Age-dependent back-calculation models can take a long time to fit. On resource-constrained systems (e.g. SLURM clusters with time limits), checkpointing allows you to fit the model in stages, saving intermediate results that can be resumed if the job is interrupted.

Basic checkpointing

Pass checkpoint_dir and iter_per_chunk to run_backcalc() to enable checkpointing. The model will fit in chunks of iter_per_chunk sampling iterations, saving a checkpoint after each chunk.

sim_diags <- simulate_diagnoses(age = TRUE, h_pattern = "increasing")

hiv_list <- run_backcalc(
  sim_diags,
  iter_warmup = 1000,
  iter_sampling = 2000,
  checkpoint_dir = "checkpoints",
  iter_per_chunk = 500
)

This will run:

  1. 2 chunks of 500 warmup iterations each, with a checkpoint saved after each chunk
  2. 4 chunks of 500 sampling iterations each, with a checkpoint saved after each chunk

Resuming interrupted fits

If a job is interrupted, simply re-run the same code. run_backcalc() will detect existing checkpoints and resume from the last completed chunk:

# re-run the same code — automatically resumes from checkpoint
hiv_list <- run_backcalc(
  sim_diags,
  iter_warmup = 1000,
  iter_sampling = 2000,
  checkpoint_dir = "checkpoints",
  iter_per_chunk = 500
)

Creating initial values from a previous fit

For fine-tuning or extending a previous fit, use create_stan_inits() to extract the last iteration’s parameter values and pass them to a new run:

# fit a short initial run
short_fit <- run_backcalc(
  sim_diags,
  iter_warmup = 500,
  iter_sampling = 500
)

# extract initial values
inits <- create_stan_inits(short_fit$fit)

# reuse as starting point for a longer run
long_fit <- run_backcalc(
  sim_diags,
  iter_warmup = 500,
  iter_sampling = 1000,
  init = inits
)

The same inits object can also be passed directly to a custom cmdstanr workflow.

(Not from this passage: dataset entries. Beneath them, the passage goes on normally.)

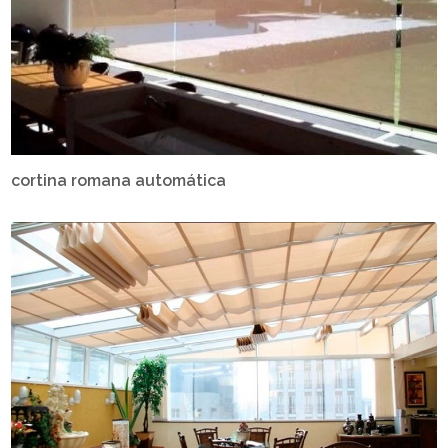
cortina romana automática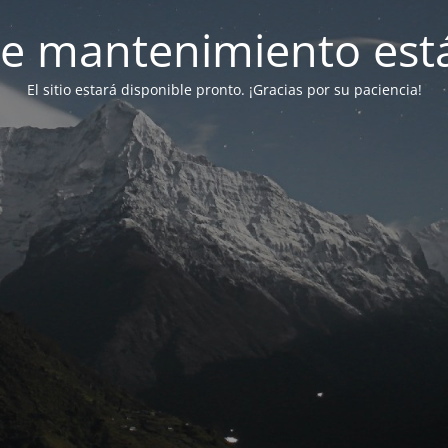
e mantenimiento está
El sitio estará disponible pronto. ¡Gracias por su paciencia!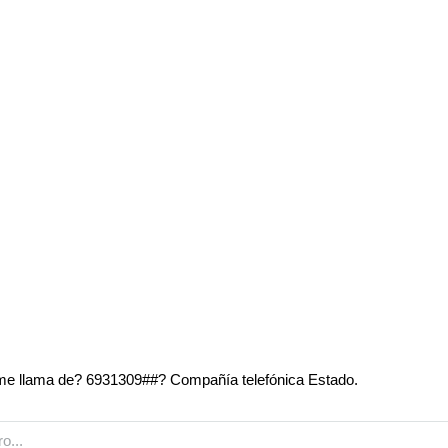
e llama de? 6931309##? Compañía telefónica Estado.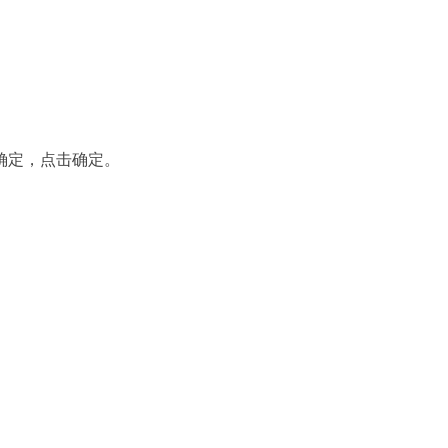
确定，点击确定。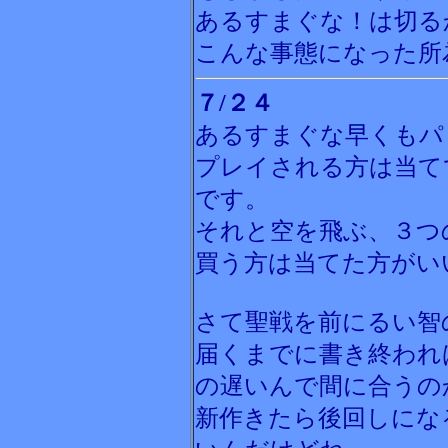
あるすまぐな！は切る
こんな事態になった所
７/２４
あるすまぐな早くもパ
プレイされる方は当て
です。
それと空を飛ぶ、３つ
買う方は当てた方がい
さて聖戦を前にるい智
届くまでに書き終われ
の遅いんで間に合うの
新作きたら後回しにな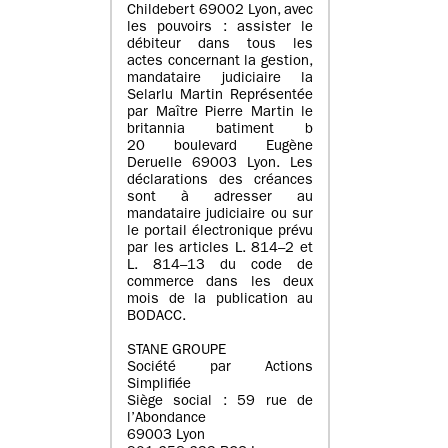
Childebert 69002 Lyon, avec
les pouvoirs : assister le
débiteur dans tous les
actes concernant la gestion,
mandataire judiciaire la
Selarlu Martin Représentée
par Maître Pierre Martin le
britannia batiment b
20 boulevard Eugène
Deruelle 69003 Lyon. Les
déclarations des créances
sont à adresser au
mandataire judiciaire ou sur
le portail électronique prévu
par les articles L. 814–2 et
L. 814–13 du code de
commerce dans les deux
mois de la publication au
BODACC.
STANE GROUPE
Société par Actions
Simplifiée
Siège social : 59 rue de
l’Abondance
69003 Lyon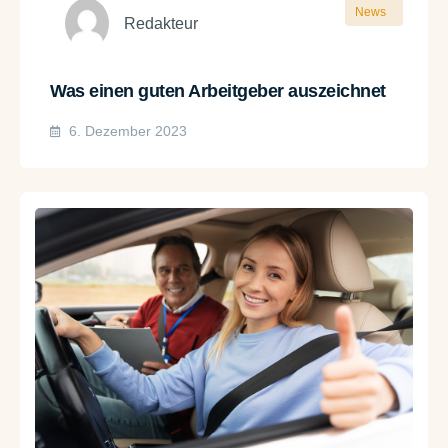
News
Redakteur
Was einen guten Arbeitgeber auszeichnet
6. Dezember 2023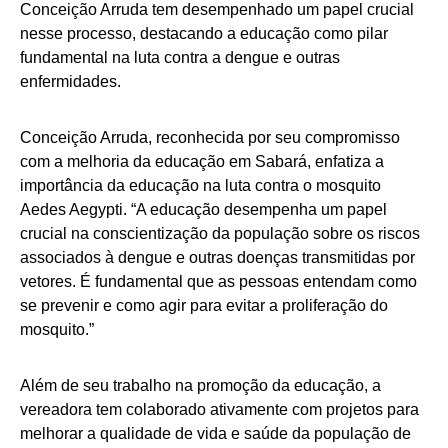
Conceição Arruda tem desempenhado um papel crucial
nesse processo, destacando a educação como pilar
fundamental na luta contra a dengue e outras
enfermidades.
Conceição Arruda, reconhecida por seu compromisso
com a melhoria da educação em Sabará, enfatiza a
importância da educação na luta contra o mosquito
Aedes Aegypti. “A educação desempenha um papel
crucial na conscientização da população sobre os riscos
associados à dengue e outras doenças transmitidas por
vetores. É fundamental que as pessoas entendam como
se prevenir e como agir para evitar a proliferação do
mosquito.”
Além de seu trabalho na promoção da educação, a
vereadora tem colaborado ativamente com projetos para
melhorar a qualidade de vida e saúde da população de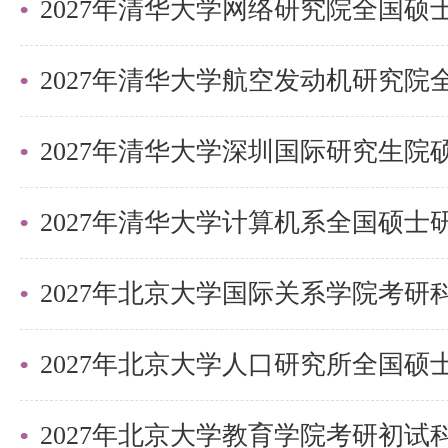
注册备案表》或《教育部学籍在线
位证书（须附学信网《中国高等教
告》）、硕士研究生学历证书（须
2027年清华大学深圳国际研究生
证书电子注册备案表》或《教育
告》）、硕士学位证书（须附学信
在线验证报告》），其中应届生需
2027年北京大学国际关系学院考
（5）两封与报考专业相关的职称
称）或以上的专家推荐信；
（6）清华大学研究生招生考生诚
2027年北京大学教育学院考研初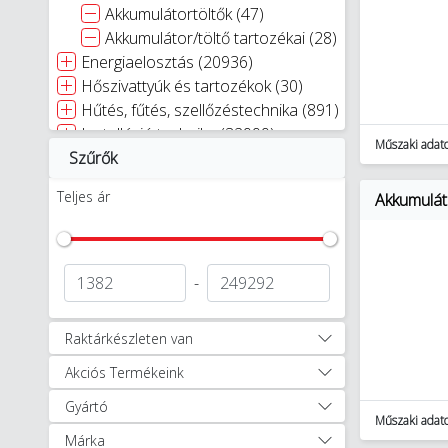
Akkumulátortöltők (47)
Akkumulátor/töltő tartozékai (28)
Energiaelosztás (20936)
Hőszivattyúk és tartozékok (30)
Hűtés, fűtés, szellőzéstechnika (891)
Installáció technika (32999)
Műszaki adat
Szűrők
Kábelek, vezetékek (1196)
Kapcsolóberendezések és
Teljes ár
Akkumulát
szekrények (18055)
Szerelvények (10151)
Kaputechnika (9)
Napelemes rendszerek (348)
-
Világítástechnika (27331)
Villámvédelem (3886)
Raktárkészleten van
Egyéb (2360)
Akciós Termékeink
Autóápolási termékek (47)
Munkavédelem, védőruházat (1256)
Gyártó
Okosotthon megoldások (321)
Műszaki adat
Márka
Okosotthon csomagok (17)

For interrupted chunked runs within cd4backcalc, restarting via checkpoint_dir is usually simpler because it also preserves the checkpointed adaptation state.

When to use checkpointing

Checkpointing is most useful for:

  • Age-dependent models which can take hours or days to fit
  • SLURM or HPC environments with wall-time limits
  • Iterative model development where you want to extend a run without starting from scratch

For age-independent models, fitting is typically fast enough that checkpointing is unnecessary.

Single-chunk behaviour

If iter_per_chunk is greater than or equal to iter_sampling, no chunking occurs and the model fits in a single run.